If someone punches another person, then this is assault. A lot of the time children think it's okay for a parent to hit them if they’ve done something wrong, but it's not. You have a right to feel safe and not have to defend yourself - especially at home where you should feel the safest. Childline has some advice about coping with family problems.

You might be being hurt a lot and if you are then this is called physical abuse. Abuse can have a big impact on you as it might mean you start to feel more distracted at school, struggle to see other people and affect your mental and physical health. It's not okay for anyone to physically abuse you and you can get support to make it stop.

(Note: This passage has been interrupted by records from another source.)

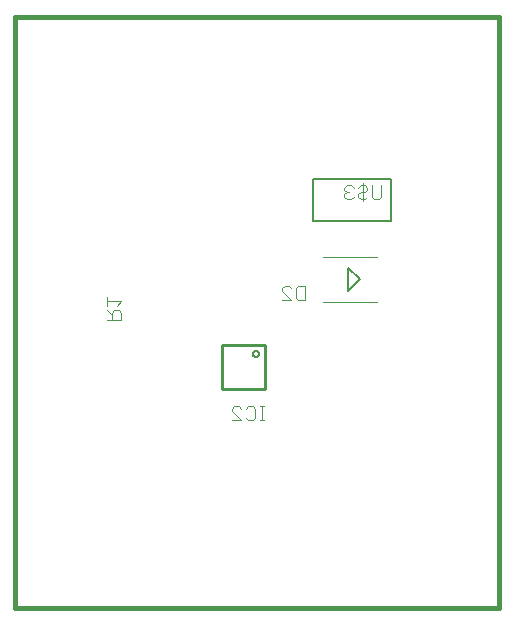
<source format=gbo>
G75*
%MOIN*%
%OFA0B0*%
%FSLAX24Y24*%
%IPPOS*%
%LPD*%
%AMOC8*
5,1,8,0,0,1.08239X$1,22.5*
%
%ADD10C,0.0160*%
%ADD11C,0.0080*%
%ADD12C,0.0040*%
%ADD13C,0.0100*%
%ADD14C,0.0060*%
D10*
X002057Y000180D02*
X018199Y000180D01*
X018199Y019865D01*
X002057Y019865D01*
X002057Y000180D01*
D11*
X013162Y010731D02*
X013162Y011519D01*
X013565Y011125D01*
X013162Y010731D01*
X012007Y013063D02*
X014587Y013063D01*
X014587Y014463D01*
X012007Y014463D01*
X012007Y013063D01*
D12*
X013049Y013879D02*
X013126Y013803D01*
X013280Y013803D01*
X013356Y013879D01*
X013510Y013879D02*
X013510Y013956D01*
X013587Y014033D01*
X013740Y014033D01*
X013817Y014110D01*
X013817Y014186D01*
X013740Y014263D01*
X013587Y014263D01*
X013510Y014186D01*
X013356Y014186D02*
X013280Y014263D01*
X013126Y014263D01*
X013049Y014186D01*
X013049Y014110D01*
X013126Y014033D01*
X013049Y013956D01*
X013049Y013879D01*
X013126Y014033D02*
X013203Y014033D01*
X013510Y013879D02*
X013587Y013803D01*
X013740Y013803D01*
X013817Y013879D01*
X013970Y013879D02*
X013970Y014263D01*
X014277Y014263D02*
X014277Y013879D01*
X014200Y013803D01*
X014047Y013803D01*
X013970Y013879D01*
X013663Y013726D02*
X013663Y014340D01*
X014128Y011875D02*
X012348Y011875D01*
X011745Y010900D02*
X011515Y010900D01*
X011438Y010823D01*
X011438Y010516D01*
X011515Y010440D01*
X011745Y010440D01*
X011745Y010900D01*
X011285Y010823D02*
X011208Y010900D01*
X011055Y010900D01*
X010978Y010823D01*
X010978Y010747D01*
X011285Y010440D01*
X010978Y010440D01*
X012348Y010375D02*
X014128Y010375D01*
X010375Y006897D02*
X010221Y006897D01*
X010298Y006897D02*
X010298Y006436D01*
X010375Y006436D02*
X010221Y006436D01*
X010068Y006513D02*
X009991Y006436D01*
X009838Y006436D01*
X009761Y006513D01*
X009608Y006436D02*
X009301Y006743D01*
X009301Y006820D01*
X009377Y006897D01*
X009531Y006897D01*
X009608Y006820D01*
X009761Y006820D02*
X009838Y006897D01*
X009991Y006897D01*
X010068Y006820D01*
X010068Y006513D01*
X009608Y006436D02*
X009301Y006436D01*
X005612Y009785D02*
X005612Y010015D01*
X005535Y010092D01*
X005382Y010092D01*
X005305Y010015D01*
X005305Y009785D01*
X005152Y009785D02*
X005612Y009785D01*
X005305Y009939D02*
X005152Y010092D01*
X005152Y010246D02*
X005152Y010552D01*
X005152Y010399D02*
X005612Y010399D01*
X005459Y010246D01*
D13*
X008985Y008922D02*
X008985Y007462D01*
X010405Y007462D01*
X010405Y008922D01*
X008985Y008922D01*
D14*
X009995Y008642D02*
X009997Y008662D01*
X010003Y008680D01*
X010012Y008698D01*
X010024Y008713D01*
X010039Y008725D01*
X010057Y008734D01*
X010075Y008740D01*
X010095Y008742D01*
X010115Y008740D01*
X010133Y008734D01*
X010151Y008725D01*
X010166Y008713D01*
X010178Y008698D01*
X010187Y008680D01*
X010193Y008662D01*
X010195Y008642D01*
X010193Y008622D01*
X010187Y008604D01*
X010178Y008586D01*
X010166Y008571D01*
X010151Y008559D01*
X010133Y008550D01*
X010115Y008544D01*
X010095Y008542D01*
X010075Y008544D01*
X010057Y008550D01*
X010039Y008559D01*
X010024Y008571D01*
X010012Y008586D01*
X010003Y008604D01*
X009997Y008622D01*
X009995Y008642D01*
M02*

</source>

Telling someone what's happening at home is not always easy. Some young people tell me that it feels like they are betraying their parents by telling someone, but it's important to remember that your parents know what they are doing is wrong. They are making the choice to act this way and so it's not your fault. A lot of young people also worry that by telling someone they will be taken away from their parents but this is a last resort for very serious cases of abuse. Most of the time there will be help available to you and your family, which can make home a safer place.

The first step to telling someone is deciding who to talk to. It might be a teacher, another family member or some other trusted adult. You can talk to a Childline counsellor 24/h a day – on the phone or online - before deciding who to tell. They can listen to your problem and you can chat about what might happen next.

I hope this has helped, thanks for sharing.